**Aim of the task**. In the listing that follows, how many lines contain the string "consider"? Provide only the number.

**Excerpted data**.
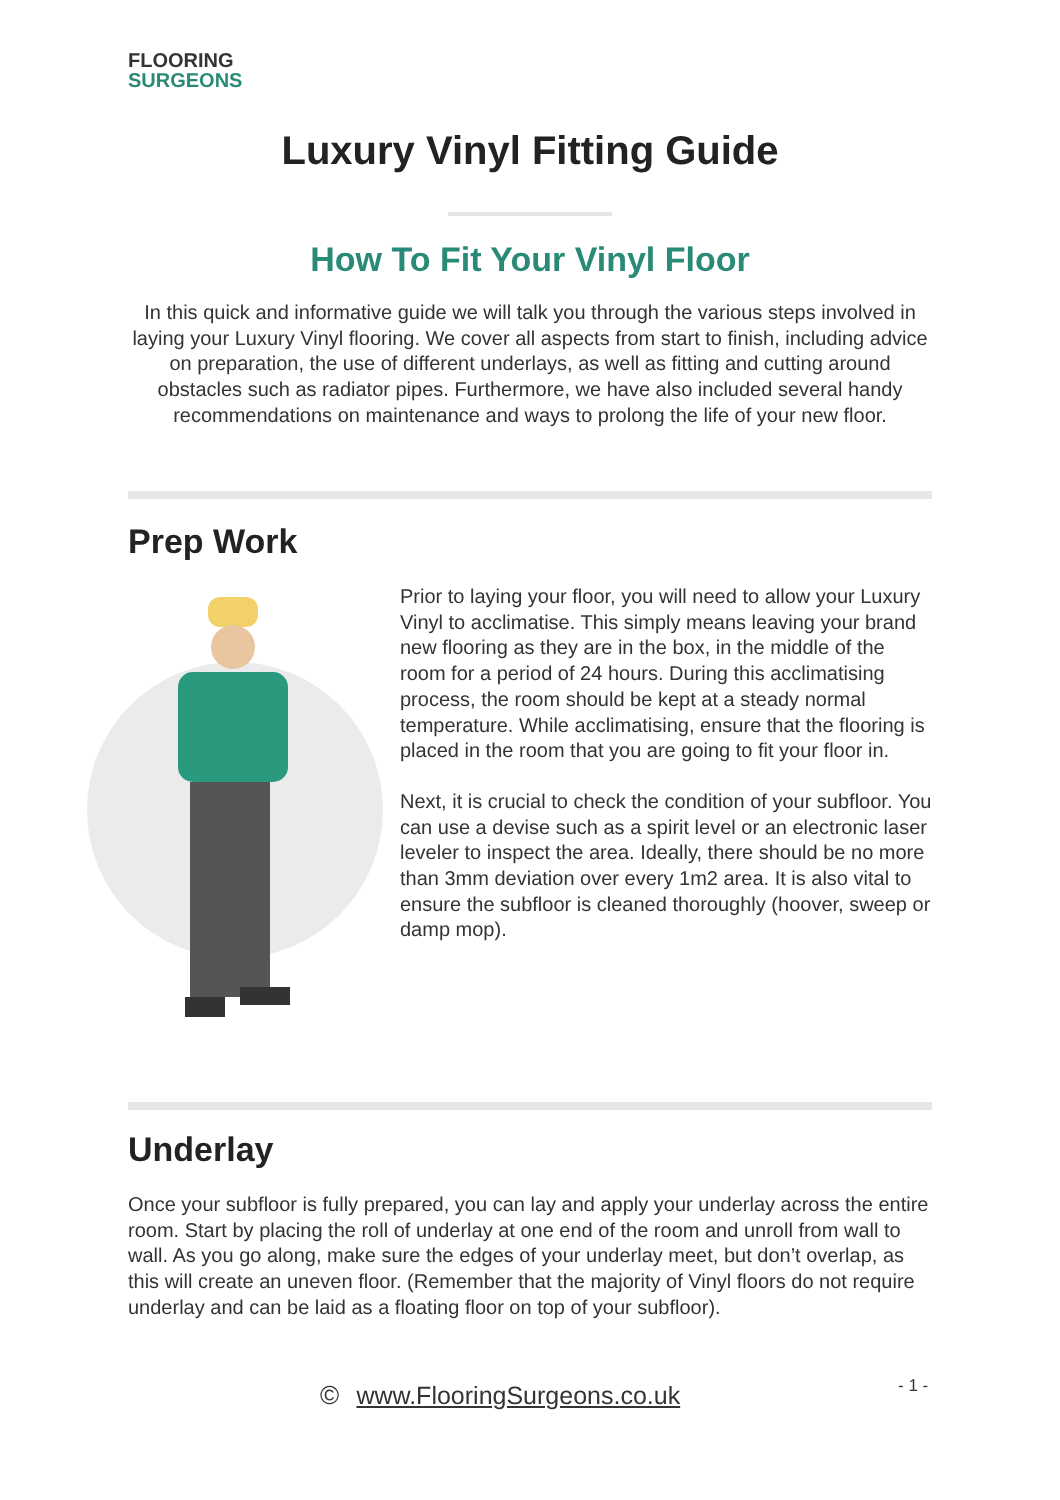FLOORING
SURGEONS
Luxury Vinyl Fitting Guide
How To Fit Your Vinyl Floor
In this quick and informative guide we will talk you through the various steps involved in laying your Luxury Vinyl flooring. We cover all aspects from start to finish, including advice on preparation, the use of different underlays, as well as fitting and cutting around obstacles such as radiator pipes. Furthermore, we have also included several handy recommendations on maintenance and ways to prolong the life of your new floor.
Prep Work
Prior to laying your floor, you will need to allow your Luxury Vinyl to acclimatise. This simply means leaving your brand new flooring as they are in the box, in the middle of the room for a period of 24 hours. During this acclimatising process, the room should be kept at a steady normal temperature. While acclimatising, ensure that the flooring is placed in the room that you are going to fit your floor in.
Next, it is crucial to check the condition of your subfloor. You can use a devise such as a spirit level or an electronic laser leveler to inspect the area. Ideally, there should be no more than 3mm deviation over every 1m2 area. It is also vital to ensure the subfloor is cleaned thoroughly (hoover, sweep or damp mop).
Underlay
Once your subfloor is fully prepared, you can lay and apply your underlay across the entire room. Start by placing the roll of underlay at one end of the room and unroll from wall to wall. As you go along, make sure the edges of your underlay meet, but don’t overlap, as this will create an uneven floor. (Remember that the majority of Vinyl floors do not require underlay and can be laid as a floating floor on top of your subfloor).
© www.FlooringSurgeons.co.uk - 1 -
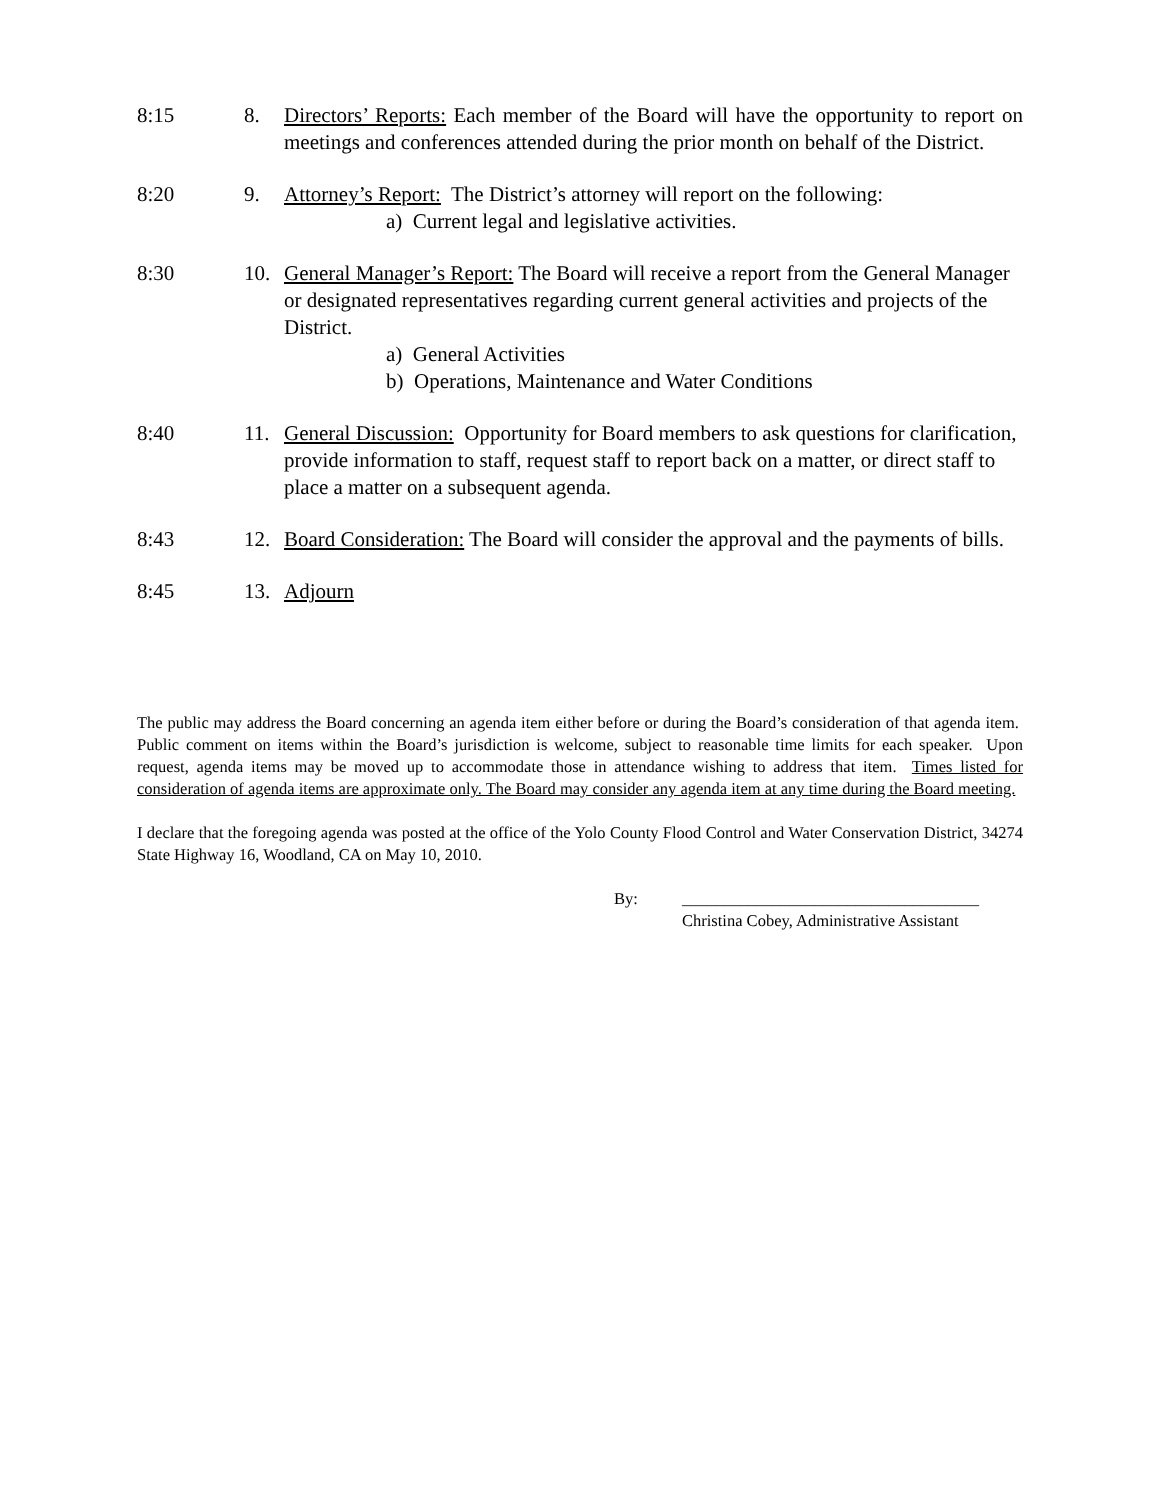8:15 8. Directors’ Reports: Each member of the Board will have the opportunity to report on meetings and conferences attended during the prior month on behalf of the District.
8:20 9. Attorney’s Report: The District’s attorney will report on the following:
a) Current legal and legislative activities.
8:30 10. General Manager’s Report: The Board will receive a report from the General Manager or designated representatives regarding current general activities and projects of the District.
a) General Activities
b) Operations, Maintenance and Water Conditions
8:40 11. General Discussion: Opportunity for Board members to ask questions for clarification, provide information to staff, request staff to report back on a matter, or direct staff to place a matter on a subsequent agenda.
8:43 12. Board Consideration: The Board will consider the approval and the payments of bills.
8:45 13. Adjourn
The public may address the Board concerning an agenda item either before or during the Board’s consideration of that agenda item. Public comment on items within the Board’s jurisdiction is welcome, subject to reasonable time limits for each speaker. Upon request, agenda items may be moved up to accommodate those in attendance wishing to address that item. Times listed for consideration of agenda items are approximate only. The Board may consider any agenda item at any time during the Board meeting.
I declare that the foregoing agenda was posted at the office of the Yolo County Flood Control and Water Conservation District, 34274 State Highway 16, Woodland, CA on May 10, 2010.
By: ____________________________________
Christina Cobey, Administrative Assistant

**Exercise response**. 2